Lew to head D.C. schools renovations

The responsibility for repairing and renovating the District’s crumbling public schools will be handed to a man with a reputation for delivering massive projects on time and on budget.

Allen Lew, chief executive officer of the D.C. Sports and Entertainment Commission, has won praise for guiding construction of the Washington Convention Center and the Washington Nationals’ new stadium. He will now be expected to do the same for the D.C. Public Schools as director of the new Office of Facilities Modernization.
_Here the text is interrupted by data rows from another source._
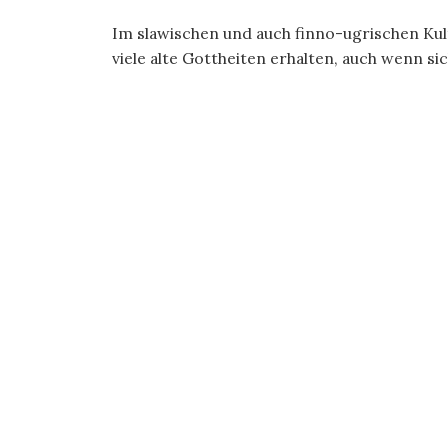
Im slawischen und auch finno-ugrischen Kul
viele alte Gottheiten erhalten, auch wenn si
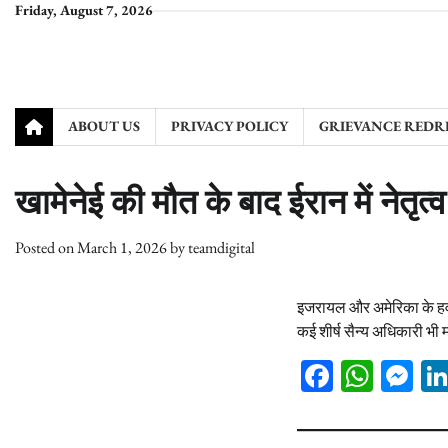
Skip
Friday, August 7, 2026
to
content
ABOUT US
PRIVACY POLICY
GRIEVANCE REDRESS
खामेनेई की मौत के बाद ईरान में नेतृत्व
Posted on
March 1, 2026
by
teamdigital
इजरायल और अमेरिका के हवाई
कई शीर्ष सैन्य अधिकारी भी म
Facebook
What
Me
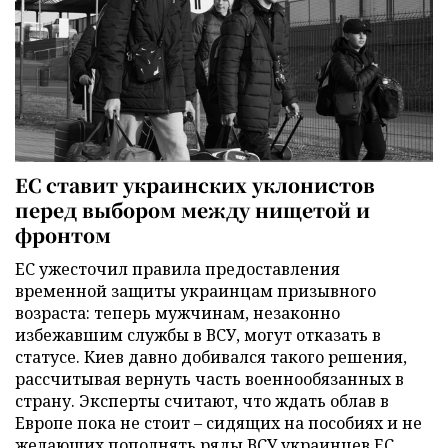
ЕС ставит украинских уклонистов
перед выбором между нищетой и
фронтом
ЕС ужесточил правила предоставления
временной защиты украинцам призывного
возраста: теперь мужчинам, незаконно
избежавшим службы в ВСУ, могут отказать в
статусе. Киев давно добивался такого решения,
рассчитывая вернуть часть военнообязанных в
страну. Эксперты считают, что ждать облав в
Европе пока не стоит – сидящих на пособиях и не
желающих пополнять ряды ВСУ украинцев ЕС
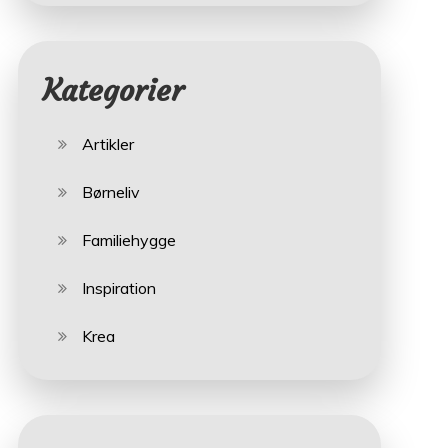
Kategorier
Artikler
Børneliv
Familiehygge
Inspiration
Krea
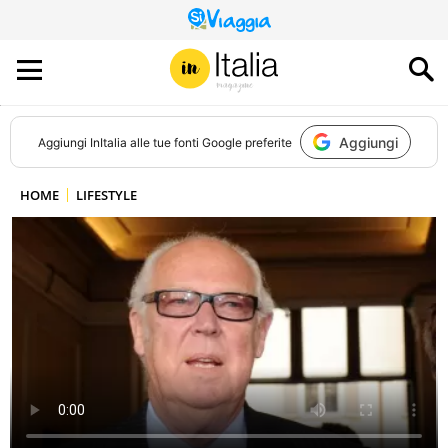
QUESTO
SITO
CONTRIBUISCE
ALL’AUDIENCE
DI
Aggiungi
Aggiungi
InItalia
alle tue fonti Google preferite
HOME
LIFESTYLE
“Every person in the District of Columbia has their own nightmare of what has gone wrong with facilities and what needs to be improved,” Mayor Adrian Fenty said Thursday during a news conference on the steps of the John A. Wilson Building.

And Lew, Fenty said, is the best person for the job. His responsibilities will include managing the renovation, repairs and maintenance of school buildings, in addition to advising Fenty on which schools to close.

“He knows how to cut through it all and get the job done,” Ward 2 D.C. Council Member Jack Evans said. “Nota man of a lot of words, but a man of action who knows how to get it done and just pushes the project.”

The ultimate direction of the city’s $2.3 billion school modernization program will “reflect the dialogue we have with the community,” Lew said. Right away, he said, he will fix the “unacceptable condition” of long waits for basic maintenance.

He will be paid $275,000 a year.

Gregory O’Dell, the chief development officer in the Office of the Deputy Mayor for Economic Development and Planning, is Fenty’s pick to head the sports commission. He will be asked to finish what Lew started: completing the $611 million stadium by April 2008.

Before joining the D.C. government, O’Dell worked as a consultant on the convention center and the renovation of RFK Stadium.